──────── СТАТЬЯ ────────

Смекни!
smekni.com

Последняя повесть Лермонтова (стр. 1 из 9)

В. Э. Вацуро

Творческий путь Лермонтова-прозаика обрывается произведением неожиданным и странным - не то пародией, не то мистической гофманиадой. Автор романа, стоящего у истоков русского психологического реализма, и «физиологического очерка» «Кавказец», лелеявший замыслы исторического романа-эпопеи, в силу ли простой исторической случайности или внутренних закономерностей эволюции оставил в качестве литературного завещания «отрывок из неоконченной повести», носящей на себе все признаки романтической истории о безумном художнике и фантастического романа о призраках. Нет ничего удивительного, что повесть эта, известная под условным названием «Штосс», привлекает и будет привлекать к себе внимание исследователей и порождает и будет порождать диаметрально противоположные толкования, благо ее как будто нарочитая неоконченность открывает широкий простор для гипотез.

Первые исследователи «Штосса» рассматривали его как романтическую повесть в духе Гофмана и Ирвинга и приводили параллели; мотив «оживающего портрета» сопоставляли с подобным же у Гоголя и Метьюрина [1]. Гоголевские традиции в «Штоссе» были отмечены довольно рано [2]; советские исследователи расширили и обогатили эту сферу сопоставлений и установили связь повести с ранним русским «натурализмом» («натуральной школой») [3]. Именно эти наблюдения привели к трактовке «Штосса» как произведения антиромантического; тщательное исследование Э. Э. Найдича, опубликованное в виде комментария к нескольким изданиям сочинений Лермонтова [4], содержало именно этот вывод и во многом определило последующее его восприятие. В нескольких специальных статьях рассматривались формы полемической связи «Штосса» с романтической литературой [5]. В настоящее время эту точку зрения можно считать абсолютно преобладающей. Лишь в последних до времени работах намечается известный отход от нее: так, Б. Т. Удодов склонен рассматривать повесть как синтез романтических и реалистических элементов; к подобной же позиции приближается и А. В. Федоров [6].

──────── ИСХОДНЫЕ ЗАПИСИ ────────

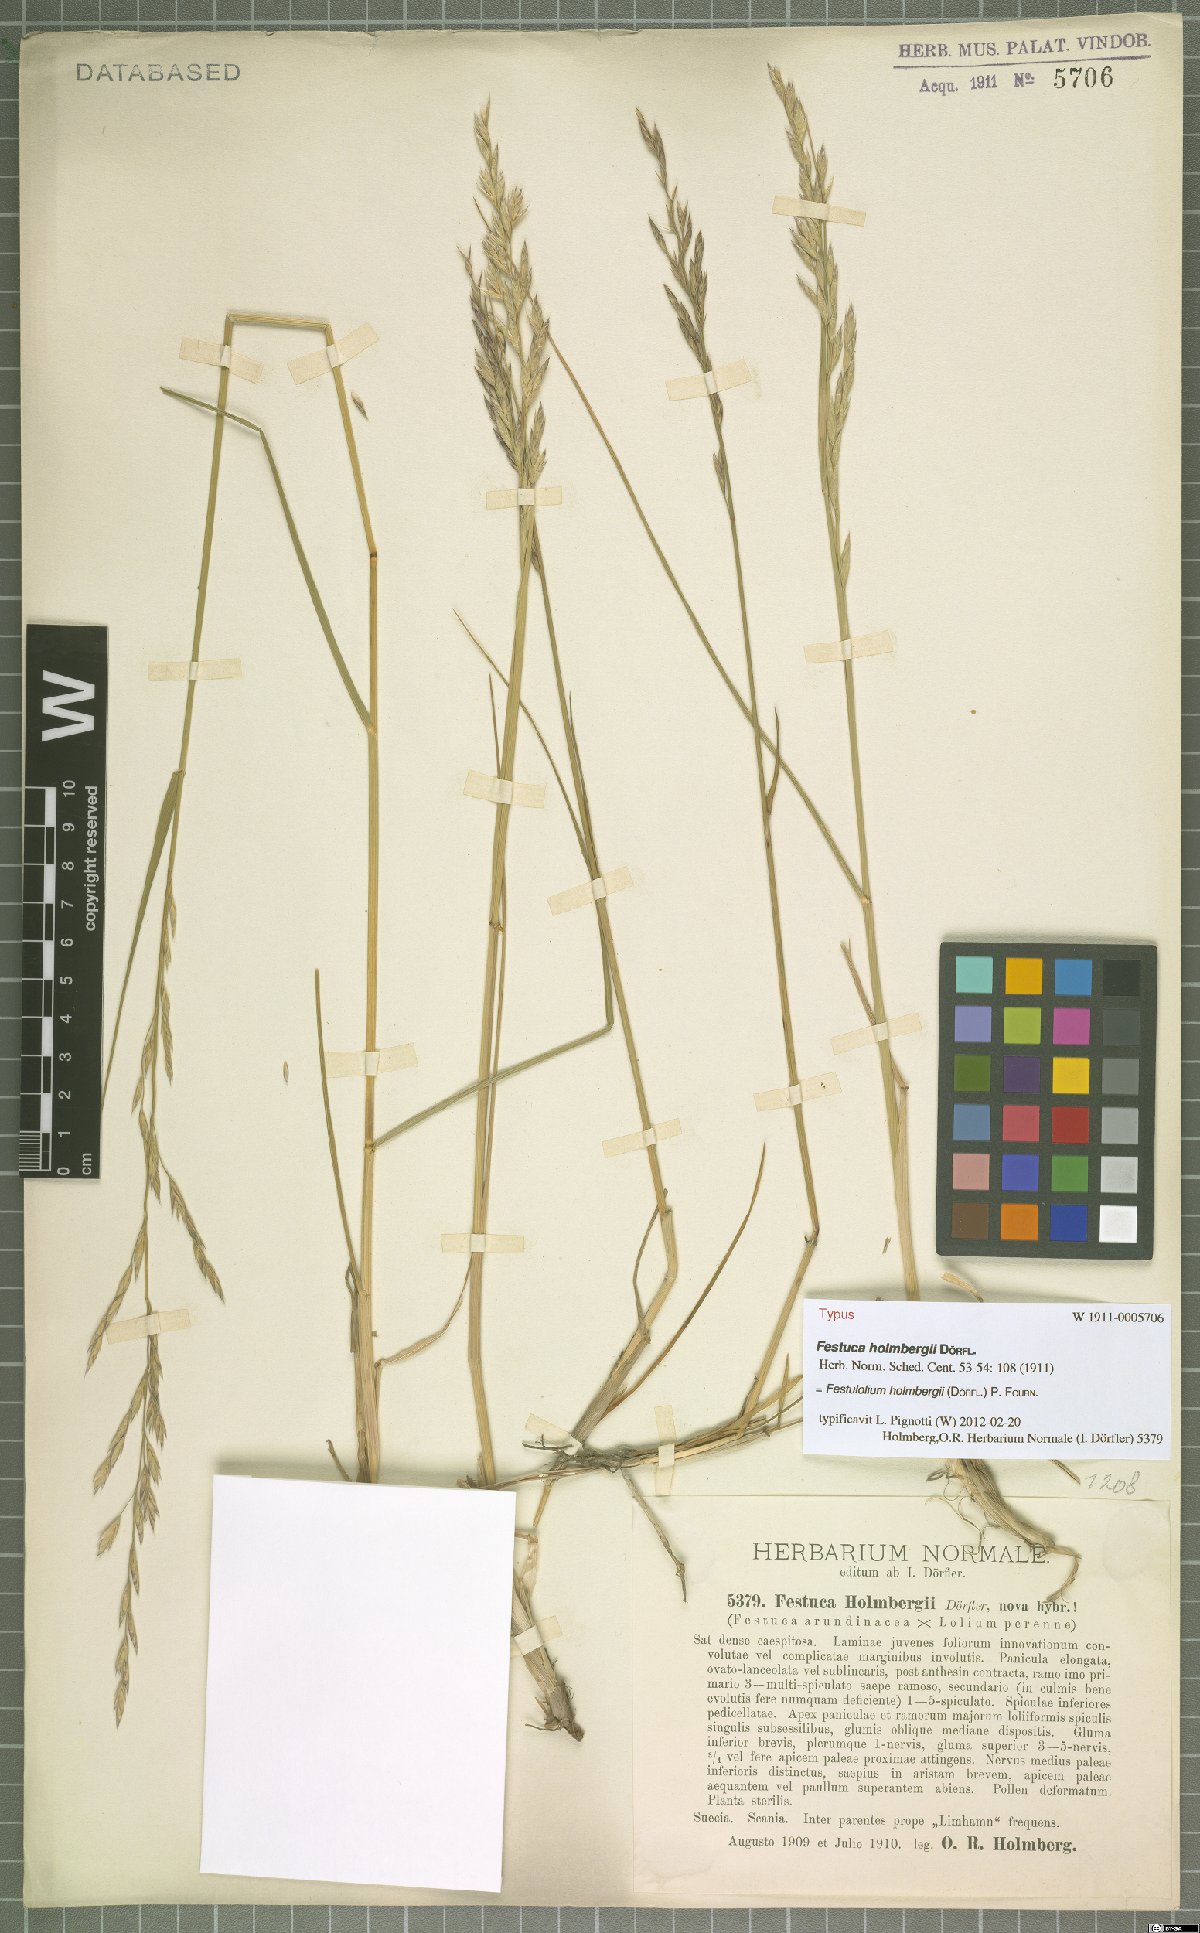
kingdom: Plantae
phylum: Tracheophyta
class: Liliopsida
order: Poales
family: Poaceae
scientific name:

────────

УСЛОВИЯ ЗАДАНИЙ:
A - Перепечатайте отрывок из статьи о последней повести Лермонтова, начиная со слов «Творческий путь Лермонтова-прозаика» и заканчивая словами «простор для гипотез.».
B - Приведите все записи заново, заменив в них «kingdom» на «царство» и больше ничего не меняя. Изображения в ответ не включайте.
Записи никак не связаны со статьей.

РЕШЕНИЯ ЗАДАНИЙ:
A -
Творческий путь Лермонтова-прозаика обрывается произведением неожиданным и странным - не то пародией, не то мистической гофманиадой. Автор романа, стоящего у истоков русского психологического реализма, и «физиологического очерка» «Кавказец», лелеявший замыслы исторического романа-эпопеи, в силу ли простой исторической случайности или внутренних закономерностей эволюции оставил в качестве литературного завещания «отрывок из неоконченной повести», носящей на себе все признаки романтической истории о безумном художнике и фантастического романа о призраках. Нет ничего удивительного, что повесть эта, известная под условным названием «Штосс», привлекает и будет привлекать к себе внимание исследователей и порождает и будет порождать диаметрально противоположные толкования, благо ее как будто нарочитая неоконченность открывает широкий простор для гипотез.

B -
царство: Plantae
phylum: Tracheophyta
class: Liliopsida
order: Poales
family: Poaceae
scientific name:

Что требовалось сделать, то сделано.